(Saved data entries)
━━━
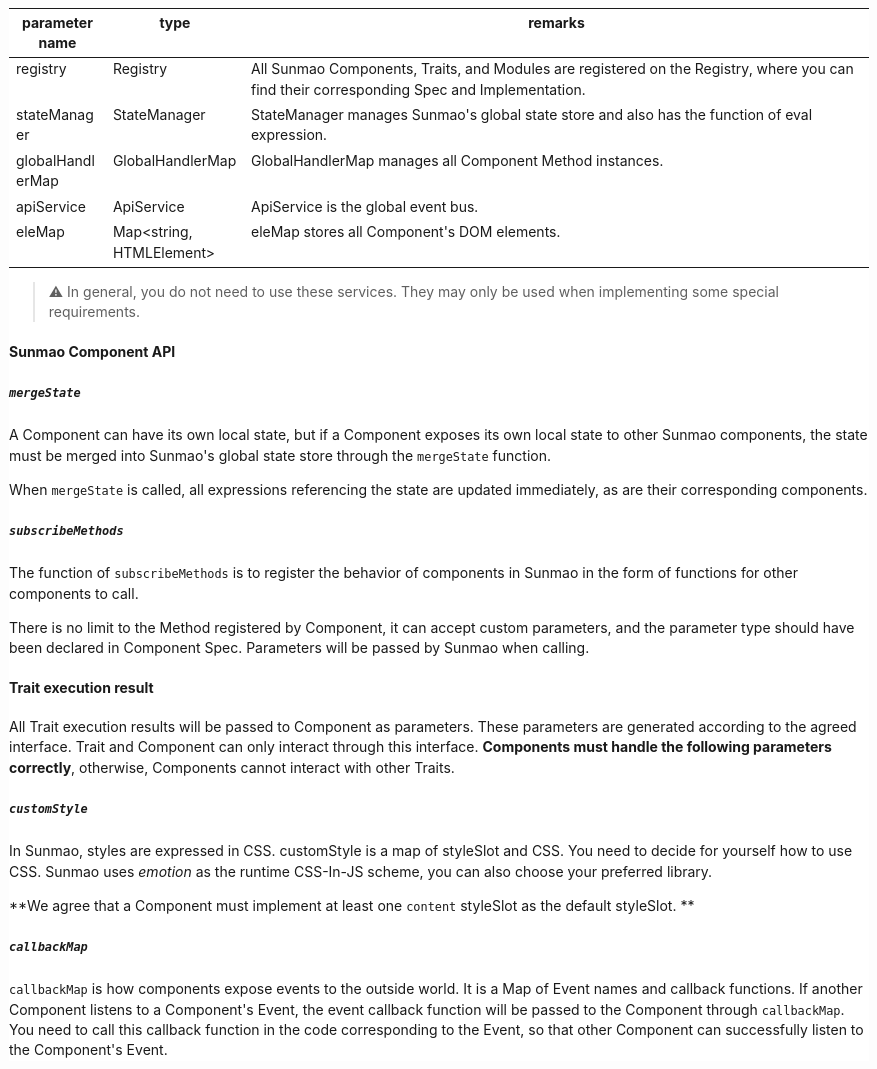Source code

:| parameter name | type | remarks |
| ---------------- | ------------------------ | ------------------------------------------------------------ |
| registry | Registry | All Sunmao Components, Traits, and Modules are registered on the Registry, where you can find their corresponding Spec and Implementation. |
| stateManager | StateManager | StateManager manages Sunmao's global state store and also has the function of eval expression. |
| globalHandlerMap | GlobalHandlerMap | GlobalHandlerMap manages all Component Method instances. |
| apiService | ApiService | ApiService is the global event bus. |
| eleMap | Map<string, HTMLElement> | eleMap stores all Component's DOM elements. |

> ⚠️ In general, you do not need to use these services. They may only be used when implementing some special requirements.

#### Sunmao Component API

##### `mergeState`

A Component can have its own local state, but if a Component exposes its own local state to other Sunmao components, the state must be merged into Sunmao's global state store through the `mergeState` function.

When `mergeState` is called, all expressions referencing the state are updated immediately, as are their corresponding components.

##### `subscribeMethods`

The function of `subscribeMethods` is to register the behavior of components in Sunmao in the form of functions for other components to call.

There is no limit to the Method registered by Component, it can accept custom parameters, and the parameter type should have been declared in Component Spec. Parameters will be passed by Sunmao when calling.

#### Trait execution result

All Trait execution results will be passed to Component as parameters. These parameters are generated according to the agreed interface. Trait and Component can only interact through this interface. **Components must handle the following parameters correctly**, otherwise, Components cannot interact with other Traits.

##### `customStyle`

In Sunmao, styles are expressed in CSS. customStyle is a map of styleSlot and CSS. You need to decide for yourself how to use CSS. Sunmao uses *emotion* as the runtime CSS-In-JS scheme, you can also choose your preferred library.

**We agree that a Component must implement at least one `content` styleSlot as the default styleSlot. **

##### `callbackMap`

`callbackMap` is how components expose events to the outside world. It is a Map of Event names and callback functions. If another Component listens to a Component's Event, the event callback function will be passed to the Component through `callbackMap`. You need to call this callback function in the code corresponding to the Event, so that other Component can successfully listen to the Component's Event.
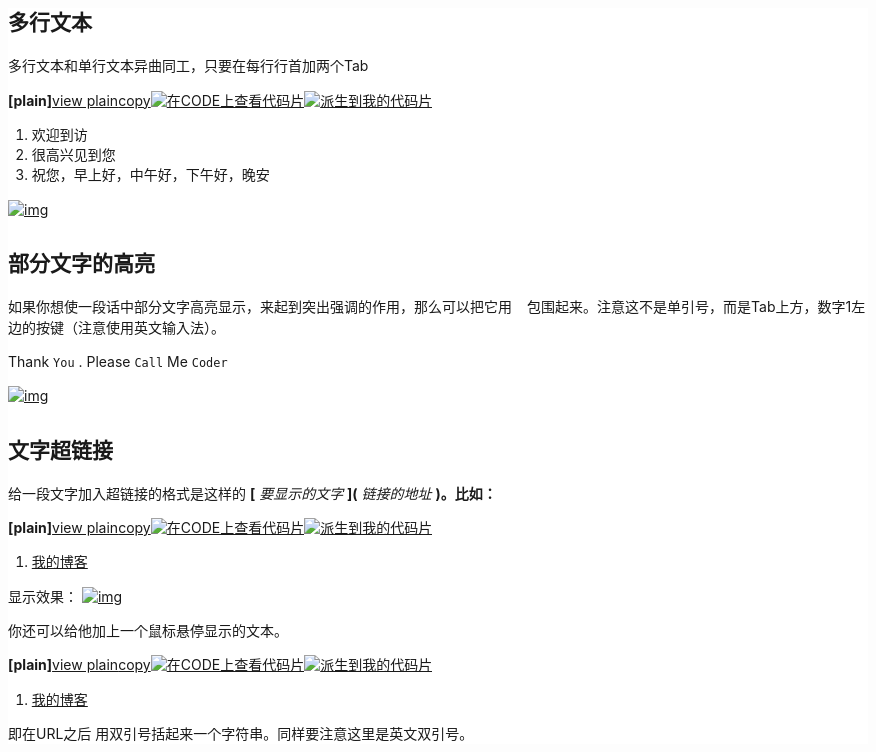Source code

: ## 多行文本

多行文本和单行文本异曲同工，只要在每行行首加两个Tab



**[plain]**[view plain](http://blog.csdn.net/guodongxiaren/article/details/23690801#)[copy](http://blog.csdn.net/guodongxiaren/article/details/23690801#)[![在CODE上查看代码片](https://code.csdn.net/assets/CODE_ico.png)](https://code.csdn.net/snippets/294485)[![派生到我的代码片](https://code.csdn.net/assets/ico_fork.svg)](https://code.csdn.net/snippets/294485/fork)

1. 欢迎到访 
2. 很高兴见到您 
3. 祝您，早上好，中午好，下午好，晚安 



[![img](https://img-blog.csdn.net/20140415195443515)](https://github.com/guodongxiaren/test/blob/master/README.md)

## 部分文字的高亮

如果你想使一段话中部分文字高亮显示，来起到突出强调的作用，那么可以把它用 ` ` 包围起来。注意这不是单引号，而是Tab上方，数字1左边的按键（注意使用英文输入法）。

Thank `You` . Please `Call` Me `Coder`

[![img](https://img-blog.csdn.net/20140415195420468)](https://github.com/guodongxiaren/test/blob/master/README.md)

## 文字超链接

给一段文字加入超链接的格式是这样的 **[** *要显示的文字* **](** *链接的地址* **)。比如：**



**[plain]**[view plain](http://blog.csdn.net/guodongxiaren/article/details/23690801#)[copy](http://blog.csdn.net/guodongxiaren/article/details/23690801#)[![在CODE上查看代码片](https://code.csdn.net/assets/CODE_ico.png)](https://code.csdn.net/snippets/294485)[![派生到我的代码片](https://code.csdn.net/assets/ico_fork.svg)](https://code.csdn.net/snippets/294485/fork)

1. [我的博客](http://blog.csdn.net/guodongxiaren) 

显示效果：
[![img](https://img-blog.csdn.net/20140415194927687)](https://github.com/guodongxiaren/test/blob/master/README.md)

你还可以给他加上一个鼠标悬停显示的文本。



**[plain]**[view plain](http://blog.csdn.net/guodongxiaren/article/details/23690801#)[copy](http://blog.csdn.net/guodongxiaren/article/details/23690801#)[![在CODE上查看代码片](https://code.csdn.net/assets/CODE_ico.png)](https://code.csdn.net/snippets/294485)[![派生到我的代码片](https://code.csdn.net/assets/ico_fork.svg)](https://code.csdn.net/snippets/294485/fork)

1. [我的博客](http://blog.csdn.net/guodongxiaren "悬停显示") 

即在URL之后 用双引号括起来一个字符串。同样要注意这里是英文双引号。
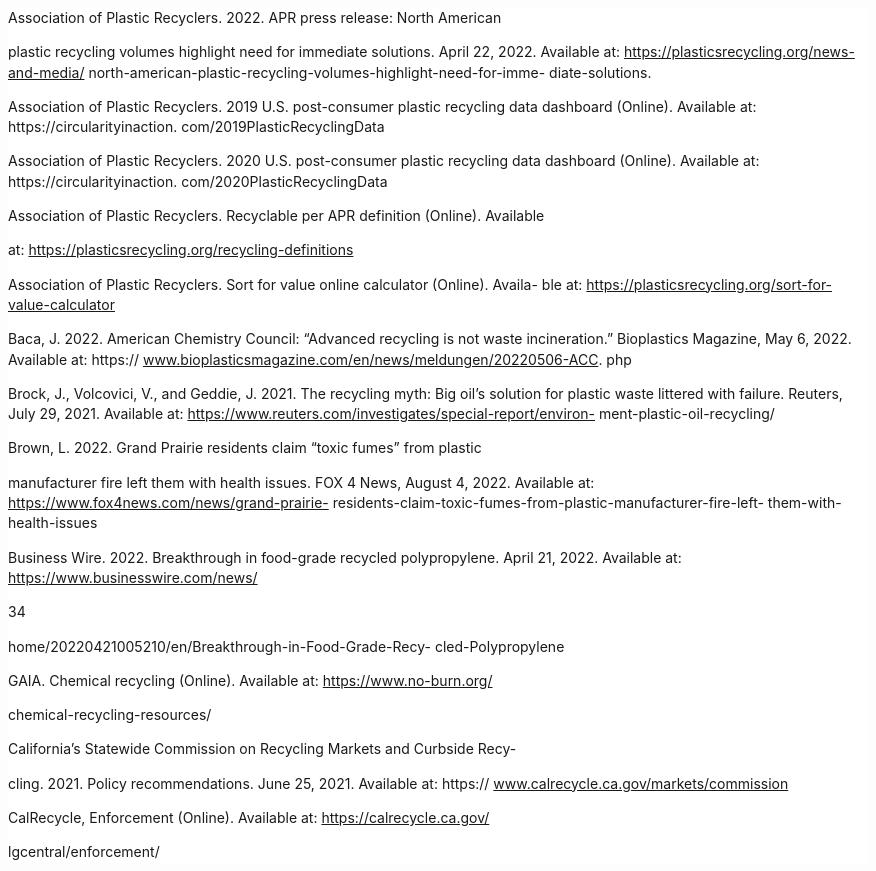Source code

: Association of Plastic Recyclers. 2022. APR press release: North American

plastic recycling volumes highlight need for immediate solutions. April
22, 2022. Available at: https://plasticsrecycling.org/news-and-media/
north-american-plastic-recycling-volumes-highlight-need-for-imme-
diate-solutions.

Association of Plastic Recyclers. 2019 U.S. post-consumer plastic recycling
data dashboard (Online). Available at: https://circularityinaction.
com/2019PlasticRecyclingData

Association of Plastic Recyclers. 2020 U.S. post-consumer plastic recycling
data dashboard (Online). Available at: https://circularityinaction.
com/2020PlasticRecyclingData

Association of Plastic Recyclers. Recyclable per APR definition (Online). Available

at: https://plasticsrecycling.org/recycling-definitions

Association of Plastic Recyclers. Sort for value online calculator (Online). Availa-
ble at: https://plasticsrecycling.org/sort-for-value-calculator

Baca, J. 2022. American Chemistry Council: “Advanced recycling is not waste
incineration.” Bioplastics Magazine, May 6, 2022. Available at: https://
www.bioplasticsmagazine.com/en/news/meldungen/20220506-ACC.
php

Brock, J., Volcovici, V., and Geddie, J. 2021. The recycling myth: Big oil’s solution
for plastic waste littered with failure. Reuters, July 29, 2021. Available
at: https://www.reuters.com/investigates/special-report/environ-
ment-plastic-oil-recycling/

Brown, L. 2022. Grand Prairie residents claim “toxic fumes” from plastic

manufacturer fire left them with health issues. FOX 4 News, August 4,
2022. Available at: https://www.fox4news.com/news/grand-prairie-
residents-claim-toxic-fumes-from-plastic-manufacturer-fire-left-
them-with-health-issues

Business Wire. 2022. Breakthrough in food-grade recycled polypropylene.
April 21, 2022. Available at: https://www.businesswire.com/news/

34

home/20220421005210/en/Breakthrough-in-Food-Grade-Recy-
cled-Polypropylene

GAIA. Chemical recycling (Online). Available at: https://www.no-burn.org/

chemical-recycling-resources/

California’s Statewide Commission on Recycling Markets and Curbside Recy-

cling. 2021. Policy recommendations. June 25, 2021. Available at: https://
www.calrecycle.ca.gov/markets/commission

CalRecycle, Enforcement (Online). Available at: https://calrecycle.ca.gov/

lgcentral/enforcement/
━━━
The task -> Copy the lines above word for word, keeping only their text and leaving out the pictures.

Exercise response ->
Source code

:| parameter name | type | remarks |
| ---------------- | ------------------------ | ------------------------------------------------------------ |
| registry | Registry | All Sunmao Components, Traits, and Modules are registered on the Registry, where you can find their corresponding Spec and Implementation. |
| stateManager | StateManager | StateManager manages Sunmao's global state store and also has the function of eval expression. |
| globalHandlerMap | GlobalHandlerMap | GlobalHandlerMap manages all Component Method instances. |
| apiService | ApiService | ApiService is the global event bus. |
| eleMap | Map<string, HTMLElement> | eleMap stores all Component's DOM elements. |

> ⚠️ In general, you do not need to use these services. They may only be used when implementing some special requirements.

#### Sunmao Component API

##### `mergeState`

A Component can have its own local state, but if a Component exposes its own local state to other Sunmao components, the state must be merged into Sunmao's global state store through the `mergeState` function.

When `mergeState` is called, all expressions referencing the state are updated immediately, as are their corresponding components.

##### `subscribeMethods`

The function of `subscribeMethods` is to register the behavior of components in Sunmao in the form of functions for other components to call.

There is no limit to the Method registered by Component, it can accept custom parameters, and the parameter type should have been declared in Component Spec. Parameters will be passed by Sunmao when calling.

#### Trait execution result

All Trait execution results will be passed to Component as parameters. These parameters are generated according to the agreed interface. Trait and Component can only interact through this interface. **Components must handle the following parameters correctly**, otherwise, Components cannot interact with other Traits.

##### `customStyle`

In Sunmao, styles are expressed in CSS. customStyle is a map of styleSlot and CSS. You need to decide for yourself how to use CSS. Sunmao uses *emotion* as the runtime CSS-In-JS scheme, you can also choose your preferred library.

**We agree that a Component must implement at least one `content` styleSlot as the default styleSlot. **

##### `callbackMap`

`callbackMap` is how components expose events to the outside world. It is a Map of Event names and callback functions. If another Component listens to a Component's Event, the event callback function will be passed to the Component through `callbackMap`. You need to call this callback function in the code corresponding to the Event, so that other Component can successfully listen to the Component's Event.
Source code

: ## 多行文本

多行文本和单行文本异曲同工，只要在每行行首加两个Tab



**[plain]**[view plain](http://blog.csdn.net/guodongxiaren/article/details/23690801#)[copy](http://blog.csdn.net/guodongxiaren/article/details/23690801#)[![在CODE上查看代码片](https://code.csdn.net/assets/CODE_ico.png)](https://code.csdn.net/snippets/294485)[![派生到我的代码片](https://code.csdn.net/assets/ico_fork.svg)](https://code.csdn.net/snippets/294485/fork)

1. 欢迎到访 
2. 很高兴见到您 
3. 祝您，早上好，中午好，下午好，晚安 



[![img](https://img-blog.csdn.net/20140415195443515)](https://github.com/guodongxiaren/test/blob/master/README.md)

## 部分文字的高亮

如果你想使一段话中部分文字高亮显示，来起到突出强调的作用，那么可以把它用 ` ` 包围起来。注意这不是单引号，而是Tab上方，数字1左边的按键（注意使用英文输入法）。

Thank `You` . Please `Call` Me `Coder`

[![img](https://img-blog.csdn.net/20140415195420468)](https://github.com/guodongxiaren/test/blob/master/README.md)

## 文字超链接

给一段文字加入超链接的格式是这样的 **[** *要显示的文字* **](** *链接的地址* **)。比如：**



**[plain]**[view plain](http://blog.csdn.net/guodongxiaren/article/details/23690801#)[copy](http://blog.csdn.net/guodongxiaren/article/details/23690801#)[![在CODE上查看代码片](https://code.csdn.net/assets/CODE_ico.png)](https://code.csdn.net/snippets/294485)[![派生到我的代码片](https://code.csdn.net/assets/ico_fork.svg)](https://code.csdn.net/snippets/294485/fork)

1. [我的博客](http://blog.csdn.net/guodongxiaren) 

显示效果：
[![img](https://img-blog.csdn.net/20140415194927687)](https://github.com/guodongxiaren/test/blob/master/README.md)

你还可以给他加上一个鼠标悬停显示的文本。



**[plain]**[view plain](http://blog.csdn.net/guodongxiaren/article/details/23690801#)[copy](http://blog.csdn.net/guodongxiaren/article/details/23690801#)[![在CODE上查看代码片](https://code.csdn.net/assets/CODE_ico.png)](https://code.csdn.net/snippets/294485)[![派生到我的代码片](https://code.csdn.net/assets/ico_fork.svg)](https://code.csdn.net/snippets/294485/fork)

1. [我的博客](http://blog.csdn.net/guodongxiaren "悬停显示") 

即在URL之后 用双引号括起来一个字符串。同样要注意这里是英文双引号。
Source code

: Association of Plastic Recyclers. 2022. APR press release: North American

plastic recycling volumes highlight need for immediate solutions. April
22, 2022. Available at: https://plasticsrecycling.org/news-and-media/
north-american-plastic-recycling-volumes-highlight-need-for-imme-
diate-solutions.

Association of Plastic Recyclers. 2019 U.S. post-consumer plastic recycling
data dashboard (Online). Available at: https://circularityinaction.
com/2019PlasticRecyclingData

Association of Plastic Recyclers. 2020 U.S. post-consumer plastic recycling
data dashboard (Online). Available at: https://circularityinaction.
com/2020PlasticRecyclingData

Association of Plastic Recyclers. Recyclable per APR definition (Online). Available

at: https://plasticsrecycling.org/recycling-definitions

Association of Plastic Recyclers. Sort for value online calculator (Online). Availa-
ble at: https://plasticsrecycling.org/sort-for-value-calculator

Baca, J. 2022. American Chemistry Council: “Advanced recycling is not waste
incineration.” Bioplastics Magazine, May 6, 2022. Available at: https://
www.bioplasticsmagazine.com/en/news/meldungen/20220506-ACC.
php

Brock, J., Volcovici, V., and Geddie, J. 2021. The recycling myth: Big oil’s solution
for plastic waste littered with failure. Reuters, July 29, 2021. Available
at: https://www.reuters.com/investigates/special-report/environ-
ment-plastic-oil-recycling/

Brown, L. 2022. Grand Prairie residents claim “toxic fumes” from plastic

manufacturer fire left them with health issues. FOX 4 News, August 4,
2022. Available at: https://www.fox4news.com/news/grand-prairie-
residents-claim-toxic-fumes-from-plastic-manufacturer-fire-left-
them-with-health-issues

Business Wire. 2022. Breakthrough in food-grade recycled polypropylene.
April 21, 2022. Available at: https://www.businesswire.com/news/

34

home/20220421005210/en/Breakthrough-in-Food-Grade-Recy-
cled-Polypropylene

GAIA. Chemical recycling (Online). Available at: https://www.no-burn.org/

chemical-recycling-resources/

California’s Statewide Commission on Recycling Markets and Curbside Recy-

cling. 2021. Policy recommendations. June 25, 2021. Available at: https://
www.calrecycle.ca.gov/markets/commission

CalRecycle, Enforcement (Online). Available at: https://calrecycle.ca.gov/

lgcentral/enforcement/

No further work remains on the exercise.